▼

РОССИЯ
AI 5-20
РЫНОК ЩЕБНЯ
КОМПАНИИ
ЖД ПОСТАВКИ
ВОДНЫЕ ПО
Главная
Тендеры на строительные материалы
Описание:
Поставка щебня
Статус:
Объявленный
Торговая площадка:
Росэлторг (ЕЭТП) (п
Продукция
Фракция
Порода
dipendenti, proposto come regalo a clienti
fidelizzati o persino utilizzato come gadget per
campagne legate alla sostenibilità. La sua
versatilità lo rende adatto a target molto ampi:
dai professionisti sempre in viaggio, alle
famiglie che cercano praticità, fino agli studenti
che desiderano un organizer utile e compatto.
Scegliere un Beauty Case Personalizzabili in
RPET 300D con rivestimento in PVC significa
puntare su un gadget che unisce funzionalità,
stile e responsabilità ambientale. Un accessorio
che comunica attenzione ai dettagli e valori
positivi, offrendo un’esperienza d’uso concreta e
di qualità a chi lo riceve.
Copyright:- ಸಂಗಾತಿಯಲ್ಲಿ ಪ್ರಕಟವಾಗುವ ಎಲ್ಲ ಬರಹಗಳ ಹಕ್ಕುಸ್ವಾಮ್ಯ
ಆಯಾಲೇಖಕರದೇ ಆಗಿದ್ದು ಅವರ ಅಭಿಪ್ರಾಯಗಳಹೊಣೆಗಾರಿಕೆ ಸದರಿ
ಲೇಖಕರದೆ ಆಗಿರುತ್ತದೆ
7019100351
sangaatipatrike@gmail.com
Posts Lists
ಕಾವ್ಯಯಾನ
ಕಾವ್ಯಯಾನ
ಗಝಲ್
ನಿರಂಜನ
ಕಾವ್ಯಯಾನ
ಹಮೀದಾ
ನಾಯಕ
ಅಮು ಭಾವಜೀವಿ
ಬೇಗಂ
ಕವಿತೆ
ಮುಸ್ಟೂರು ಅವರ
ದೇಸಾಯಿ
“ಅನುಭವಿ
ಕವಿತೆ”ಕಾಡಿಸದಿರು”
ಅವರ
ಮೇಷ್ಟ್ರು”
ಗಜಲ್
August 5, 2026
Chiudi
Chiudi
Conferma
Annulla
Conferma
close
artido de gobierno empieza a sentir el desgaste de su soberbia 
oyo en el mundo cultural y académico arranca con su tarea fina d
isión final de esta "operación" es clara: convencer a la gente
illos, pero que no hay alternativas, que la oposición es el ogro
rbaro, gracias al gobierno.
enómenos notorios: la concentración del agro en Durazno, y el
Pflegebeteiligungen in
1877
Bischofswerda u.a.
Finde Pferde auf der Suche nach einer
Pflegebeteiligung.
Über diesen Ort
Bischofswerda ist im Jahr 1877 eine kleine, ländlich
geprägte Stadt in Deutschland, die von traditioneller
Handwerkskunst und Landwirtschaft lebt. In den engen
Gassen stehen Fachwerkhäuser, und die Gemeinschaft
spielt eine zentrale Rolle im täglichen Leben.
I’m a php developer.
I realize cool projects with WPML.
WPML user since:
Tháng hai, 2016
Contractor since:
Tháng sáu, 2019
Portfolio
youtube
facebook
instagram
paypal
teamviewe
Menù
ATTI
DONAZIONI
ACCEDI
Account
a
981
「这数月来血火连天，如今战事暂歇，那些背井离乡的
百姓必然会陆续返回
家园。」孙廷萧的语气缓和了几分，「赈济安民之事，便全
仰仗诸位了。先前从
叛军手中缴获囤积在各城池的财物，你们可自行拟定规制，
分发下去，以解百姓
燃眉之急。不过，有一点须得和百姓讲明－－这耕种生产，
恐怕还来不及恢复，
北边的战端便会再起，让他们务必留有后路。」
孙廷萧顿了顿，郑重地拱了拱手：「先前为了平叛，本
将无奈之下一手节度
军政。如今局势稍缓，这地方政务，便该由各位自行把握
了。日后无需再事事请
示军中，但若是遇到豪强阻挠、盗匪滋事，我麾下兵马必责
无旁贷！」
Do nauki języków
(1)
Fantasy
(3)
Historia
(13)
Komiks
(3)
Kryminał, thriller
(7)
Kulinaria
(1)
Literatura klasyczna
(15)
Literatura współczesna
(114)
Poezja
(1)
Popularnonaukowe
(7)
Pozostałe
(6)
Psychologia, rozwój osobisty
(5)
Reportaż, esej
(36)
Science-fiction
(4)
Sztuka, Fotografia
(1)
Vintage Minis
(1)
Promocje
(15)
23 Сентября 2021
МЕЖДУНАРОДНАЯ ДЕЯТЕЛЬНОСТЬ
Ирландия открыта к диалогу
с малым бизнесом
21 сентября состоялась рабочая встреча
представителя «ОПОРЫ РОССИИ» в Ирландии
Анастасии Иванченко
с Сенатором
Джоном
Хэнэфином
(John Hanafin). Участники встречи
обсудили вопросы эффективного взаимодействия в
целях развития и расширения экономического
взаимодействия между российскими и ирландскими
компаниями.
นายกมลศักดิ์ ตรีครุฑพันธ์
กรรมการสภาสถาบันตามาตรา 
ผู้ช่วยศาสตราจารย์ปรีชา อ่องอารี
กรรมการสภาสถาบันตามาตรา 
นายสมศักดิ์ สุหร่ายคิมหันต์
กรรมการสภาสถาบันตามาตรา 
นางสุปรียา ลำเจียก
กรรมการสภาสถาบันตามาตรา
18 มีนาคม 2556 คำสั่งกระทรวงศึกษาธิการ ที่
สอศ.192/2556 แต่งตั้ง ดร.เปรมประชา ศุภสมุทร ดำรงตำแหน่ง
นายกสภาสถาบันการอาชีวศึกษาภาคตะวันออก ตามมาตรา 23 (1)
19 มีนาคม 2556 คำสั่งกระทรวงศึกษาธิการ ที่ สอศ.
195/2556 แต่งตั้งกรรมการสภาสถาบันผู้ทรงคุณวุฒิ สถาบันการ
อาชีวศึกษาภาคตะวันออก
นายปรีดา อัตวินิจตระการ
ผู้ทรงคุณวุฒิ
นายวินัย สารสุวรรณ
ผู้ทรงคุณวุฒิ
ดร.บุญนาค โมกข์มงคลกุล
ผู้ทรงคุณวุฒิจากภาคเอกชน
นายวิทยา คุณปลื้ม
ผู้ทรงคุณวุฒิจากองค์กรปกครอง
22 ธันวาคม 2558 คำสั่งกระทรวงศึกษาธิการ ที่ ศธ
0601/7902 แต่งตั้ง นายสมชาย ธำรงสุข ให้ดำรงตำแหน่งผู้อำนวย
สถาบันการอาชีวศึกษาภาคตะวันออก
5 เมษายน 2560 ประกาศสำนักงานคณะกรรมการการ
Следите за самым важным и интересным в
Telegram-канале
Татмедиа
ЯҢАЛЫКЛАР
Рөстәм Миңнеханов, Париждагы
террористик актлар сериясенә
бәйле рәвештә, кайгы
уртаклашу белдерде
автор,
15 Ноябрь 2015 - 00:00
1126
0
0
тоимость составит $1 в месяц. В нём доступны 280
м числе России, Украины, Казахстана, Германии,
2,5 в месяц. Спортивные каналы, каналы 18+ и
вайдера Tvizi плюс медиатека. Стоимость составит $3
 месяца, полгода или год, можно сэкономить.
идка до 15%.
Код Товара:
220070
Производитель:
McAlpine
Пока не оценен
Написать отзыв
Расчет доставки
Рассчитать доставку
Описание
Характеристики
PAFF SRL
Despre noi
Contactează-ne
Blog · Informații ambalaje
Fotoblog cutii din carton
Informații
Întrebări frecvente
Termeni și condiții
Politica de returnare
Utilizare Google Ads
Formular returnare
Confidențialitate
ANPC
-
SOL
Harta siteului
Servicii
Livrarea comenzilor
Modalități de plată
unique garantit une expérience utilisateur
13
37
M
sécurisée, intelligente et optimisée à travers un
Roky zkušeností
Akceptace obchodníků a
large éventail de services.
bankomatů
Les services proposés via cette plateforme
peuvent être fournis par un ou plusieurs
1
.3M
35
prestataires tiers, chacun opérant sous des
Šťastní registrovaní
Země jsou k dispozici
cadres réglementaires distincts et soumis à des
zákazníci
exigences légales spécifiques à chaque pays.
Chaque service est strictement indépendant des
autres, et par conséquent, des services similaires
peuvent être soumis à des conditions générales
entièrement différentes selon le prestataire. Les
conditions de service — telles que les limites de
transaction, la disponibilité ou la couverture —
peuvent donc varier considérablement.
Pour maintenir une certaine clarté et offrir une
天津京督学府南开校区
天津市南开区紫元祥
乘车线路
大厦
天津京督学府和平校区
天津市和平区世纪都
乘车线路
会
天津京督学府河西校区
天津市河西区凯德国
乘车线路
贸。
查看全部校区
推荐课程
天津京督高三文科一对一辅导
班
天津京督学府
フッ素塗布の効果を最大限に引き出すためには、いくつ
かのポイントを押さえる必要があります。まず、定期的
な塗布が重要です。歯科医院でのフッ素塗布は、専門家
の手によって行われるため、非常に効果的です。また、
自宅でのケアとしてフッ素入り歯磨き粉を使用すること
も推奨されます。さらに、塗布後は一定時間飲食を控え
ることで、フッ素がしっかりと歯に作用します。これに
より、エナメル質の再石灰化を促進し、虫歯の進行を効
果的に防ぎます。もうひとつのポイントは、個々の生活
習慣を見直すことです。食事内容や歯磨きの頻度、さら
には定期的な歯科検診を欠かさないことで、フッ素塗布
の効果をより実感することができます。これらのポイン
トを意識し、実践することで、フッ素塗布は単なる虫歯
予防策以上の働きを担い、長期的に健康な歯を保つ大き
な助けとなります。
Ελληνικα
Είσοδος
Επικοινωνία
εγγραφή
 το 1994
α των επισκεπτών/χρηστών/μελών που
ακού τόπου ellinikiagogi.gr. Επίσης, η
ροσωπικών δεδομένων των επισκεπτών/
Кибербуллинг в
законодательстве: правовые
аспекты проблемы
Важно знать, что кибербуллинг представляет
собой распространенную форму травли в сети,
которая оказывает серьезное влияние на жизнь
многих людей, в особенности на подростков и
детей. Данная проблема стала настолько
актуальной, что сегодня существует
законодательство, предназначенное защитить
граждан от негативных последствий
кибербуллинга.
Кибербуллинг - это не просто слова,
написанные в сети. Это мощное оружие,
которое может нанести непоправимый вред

▲

| Task |
Tell me how many lines in the data include "กษาภาคตะว", giving only the number.

| Worked solution |
3